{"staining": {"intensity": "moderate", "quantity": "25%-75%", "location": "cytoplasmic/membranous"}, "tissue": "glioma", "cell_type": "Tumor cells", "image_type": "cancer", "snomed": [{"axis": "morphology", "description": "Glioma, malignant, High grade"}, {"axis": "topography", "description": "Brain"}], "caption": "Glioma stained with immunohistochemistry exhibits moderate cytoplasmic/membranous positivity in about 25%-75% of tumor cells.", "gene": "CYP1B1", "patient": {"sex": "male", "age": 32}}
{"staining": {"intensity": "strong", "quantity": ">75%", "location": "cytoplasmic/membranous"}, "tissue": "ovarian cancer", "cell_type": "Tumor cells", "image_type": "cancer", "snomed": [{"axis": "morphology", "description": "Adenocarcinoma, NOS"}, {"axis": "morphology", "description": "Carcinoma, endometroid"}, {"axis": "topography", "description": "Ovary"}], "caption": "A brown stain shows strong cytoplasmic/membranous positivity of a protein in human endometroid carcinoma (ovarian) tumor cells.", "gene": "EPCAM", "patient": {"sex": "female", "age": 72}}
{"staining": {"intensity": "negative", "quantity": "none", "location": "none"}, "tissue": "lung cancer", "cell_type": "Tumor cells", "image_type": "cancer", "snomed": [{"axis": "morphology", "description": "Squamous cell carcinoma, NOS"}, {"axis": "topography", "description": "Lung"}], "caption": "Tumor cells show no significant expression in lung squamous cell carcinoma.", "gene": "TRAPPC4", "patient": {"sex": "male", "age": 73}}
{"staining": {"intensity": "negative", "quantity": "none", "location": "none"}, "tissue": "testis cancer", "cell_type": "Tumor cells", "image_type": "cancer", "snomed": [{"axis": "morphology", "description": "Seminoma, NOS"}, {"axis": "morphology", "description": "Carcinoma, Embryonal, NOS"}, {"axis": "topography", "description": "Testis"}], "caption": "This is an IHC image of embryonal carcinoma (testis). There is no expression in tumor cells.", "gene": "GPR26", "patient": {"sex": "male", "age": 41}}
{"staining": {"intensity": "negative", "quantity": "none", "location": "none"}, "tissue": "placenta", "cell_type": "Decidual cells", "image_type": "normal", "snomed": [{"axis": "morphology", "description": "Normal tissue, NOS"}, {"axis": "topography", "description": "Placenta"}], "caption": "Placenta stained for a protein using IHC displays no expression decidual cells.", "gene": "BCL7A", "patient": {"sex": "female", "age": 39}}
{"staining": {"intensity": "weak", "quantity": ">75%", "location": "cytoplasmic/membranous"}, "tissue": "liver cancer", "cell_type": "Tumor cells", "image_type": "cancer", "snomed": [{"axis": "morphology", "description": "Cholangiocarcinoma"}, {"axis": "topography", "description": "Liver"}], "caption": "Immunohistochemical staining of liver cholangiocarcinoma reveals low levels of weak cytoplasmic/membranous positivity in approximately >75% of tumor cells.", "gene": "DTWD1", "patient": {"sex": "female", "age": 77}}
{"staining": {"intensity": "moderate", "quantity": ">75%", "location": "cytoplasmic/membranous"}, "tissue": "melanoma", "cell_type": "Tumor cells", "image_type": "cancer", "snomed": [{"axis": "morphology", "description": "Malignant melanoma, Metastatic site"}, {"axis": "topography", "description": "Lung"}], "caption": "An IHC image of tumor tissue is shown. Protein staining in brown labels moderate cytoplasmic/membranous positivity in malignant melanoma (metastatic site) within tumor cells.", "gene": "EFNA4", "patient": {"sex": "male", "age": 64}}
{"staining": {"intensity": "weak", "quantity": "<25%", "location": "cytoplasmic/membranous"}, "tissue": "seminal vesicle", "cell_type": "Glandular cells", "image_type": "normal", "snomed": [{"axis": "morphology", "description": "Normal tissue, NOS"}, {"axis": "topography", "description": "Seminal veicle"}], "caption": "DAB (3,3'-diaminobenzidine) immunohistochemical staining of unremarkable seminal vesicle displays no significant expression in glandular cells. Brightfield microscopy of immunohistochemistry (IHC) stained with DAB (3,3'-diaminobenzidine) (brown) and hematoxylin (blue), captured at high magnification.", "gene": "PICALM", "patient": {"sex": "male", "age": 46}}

**What to work on**
Each line between the start of the listing above and the line containing "image of embryonal", with both ends counted, is to be set down unchanged.

**Exercise output**
{"staining": {"intensity": "moderate", "quantity": "25%-75%", "location": "cytoplasmic/membranous"}, "tissue": "glioma", "cell_type": "Tumor cells", "image_type": "cancer", "snomed": [{"axis": "morphology", "description": "Glioma, malignant, High grade"}, {"axis": "topography", "description": "Brain"}], "caption": "Glioma stained with immunohistochemistry exhibits moderate cytoplasmic/membranous positivity in about 25%-75% of tumor cells.", "gene": "CYP1B1", "patient": {"sex": "male", "age": 32}}
{"staining": {"intensity": "strong", "quantity": ">75%", "location": "cytoplasmic/membranous"}, "tissue": "ovarian cancer", "cell_type": "Tumor cells", "image_type": "cancer", "snomed": [{"axis": "morphology", "description": "Adenocarcinoma, NOS"}, {"axis": "morphology", "description": "Carcinoma, endometroid"}, {"axis": "topography", "description": "Ovary"}], "caption": "A brown stain shows strong cytoplasmic/membranous positivity of a protein in human endometroid carcinoma (ovarian) tumor cells.", "gene": "EPCAM", "patient": {"sex": "female", "age": 72}}
{"staining": {"intensity": "negative", "quantity": "none", "location": "none"}, "tissue": "lung cancer", "cell_type": "Tumor cells", "image_type": "cancer", "snomed": [{"axis": "morphology", "description": "Squamous cell carcinoma, NOS"}, {"axis": "topography", "description": "Lung"}], "caption": "Tumor cells show no significant expression in lung squamous cell carcinoma.", "gene": "TRAPPC4", "patient": {"sex": "male", "age": 73}}
{"staining": {"intensity": "negative", "quantity": "none", "location": "none"}, "tissue": "testis cancer", "cell_type": "Tumor cells", "image_type": "cancer", "snomed": [{"axis": "morphology", "description": "Seminoma, NOS"}, {"axis": "morphology", "description": "Carcinoma, Embryonal, NOS"}, {"axis": "topography", "description": "Testis"}], "caption": "This is an IHC image of embryonal carcinoma (testis). There is no expression in tumor cells.", "gene": "GPR26", "patient": {"sex": "male", "age": 41}}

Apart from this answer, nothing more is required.